Start of SUPPLIED RECORDS

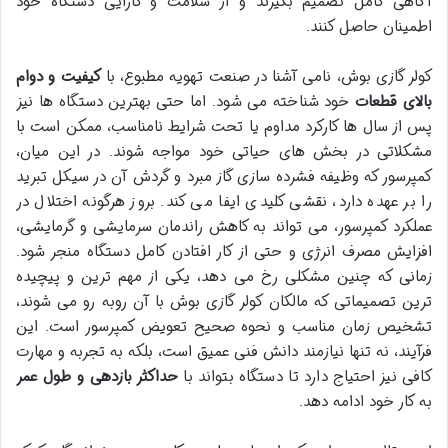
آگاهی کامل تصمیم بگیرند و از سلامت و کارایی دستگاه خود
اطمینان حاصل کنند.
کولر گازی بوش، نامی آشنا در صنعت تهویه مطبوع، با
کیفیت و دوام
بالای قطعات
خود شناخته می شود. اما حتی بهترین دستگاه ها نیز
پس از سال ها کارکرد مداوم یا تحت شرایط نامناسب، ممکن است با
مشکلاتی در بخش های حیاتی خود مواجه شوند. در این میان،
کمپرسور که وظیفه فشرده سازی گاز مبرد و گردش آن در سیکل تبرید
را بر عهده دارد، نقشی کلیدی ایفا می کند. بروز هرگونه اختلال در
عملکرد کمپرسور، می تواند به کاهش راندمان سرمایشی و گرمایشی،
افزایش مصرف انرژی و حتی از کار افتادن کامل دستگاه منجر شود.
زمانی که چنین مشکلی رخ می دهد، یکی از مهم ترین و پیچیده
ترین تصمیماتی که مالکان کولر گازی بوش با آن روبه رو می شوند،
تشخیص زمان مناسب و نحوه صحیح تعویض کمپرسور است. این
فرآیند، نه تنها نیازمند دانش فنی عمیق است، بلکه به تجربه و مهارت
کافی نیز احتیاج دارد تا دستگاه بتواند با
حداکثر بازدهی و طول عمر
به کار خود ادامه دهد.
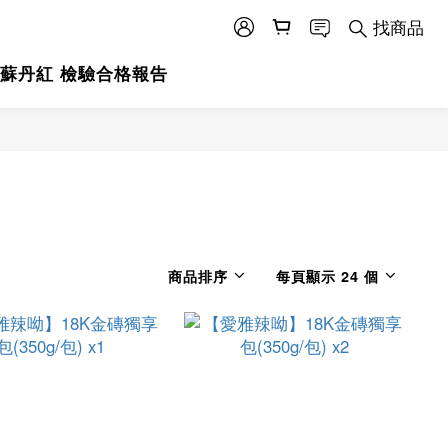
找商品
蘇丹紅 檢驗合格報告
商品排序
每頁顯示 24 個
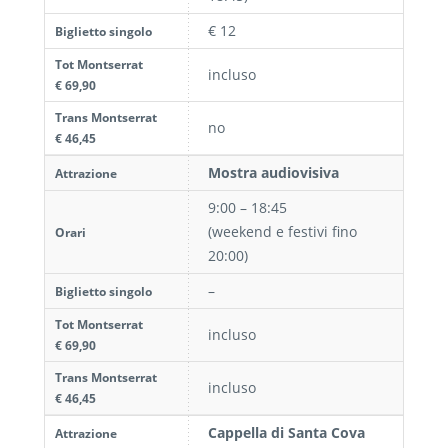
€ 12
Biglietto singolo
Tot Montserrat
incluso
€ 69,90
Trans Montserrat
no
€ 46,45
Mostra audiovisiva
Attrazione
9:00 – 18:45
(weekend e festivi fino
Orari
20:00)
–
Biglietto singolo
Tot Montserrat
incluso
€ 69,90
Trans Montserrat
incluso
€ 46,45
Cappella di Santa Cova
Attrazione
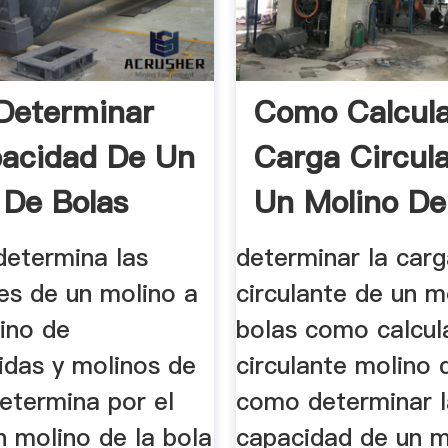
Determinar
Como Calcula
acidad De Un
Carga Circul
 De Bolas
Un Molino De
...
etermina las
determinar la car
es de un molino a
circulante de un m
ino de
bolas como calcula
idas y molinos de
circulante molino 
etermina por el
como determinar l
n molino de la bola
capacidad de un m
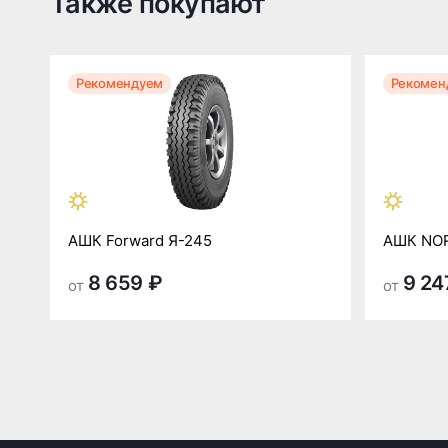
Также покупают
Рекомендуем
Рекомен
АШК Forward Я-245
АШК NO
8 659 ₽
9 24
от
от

End of SUPPLIED RECORDS

In the entries above, the lines from the one bearing "پس از سال ها" up to and including the one bearing "ترین تصمیماتی که" should be transcribed exactly; no other line is wanted.

WRITTEN SOLUTION>
پس از سال ها کارکرد مداوم یا تحت شرایط نامناسب، ممکن است با
مشکلاتی در بخش های حیاتی خود مواجه شوند. در این میان،
کمپرسور که وظیفه فشرده سازی گاز مبرد و گردش آن در سیکل تبرید
را بر عهده دارد، نقشی کلیدی ایفا می کند. بروز هرگونه اختلال در
عملکرد کمپرسور، می تواند به کاهش راندمان سرمایشی و گرمایشی،
افزایش مصرف انرژی و حتی از کار افتادن کامل دستگاه منجر شود.
زمانی که چنین مشکلی رخ می دهد، یکی از مهم ترین و پیچیده
ترین تصمیماتی که مالکان کولر گازی بوش با آن روبه رو می شوند،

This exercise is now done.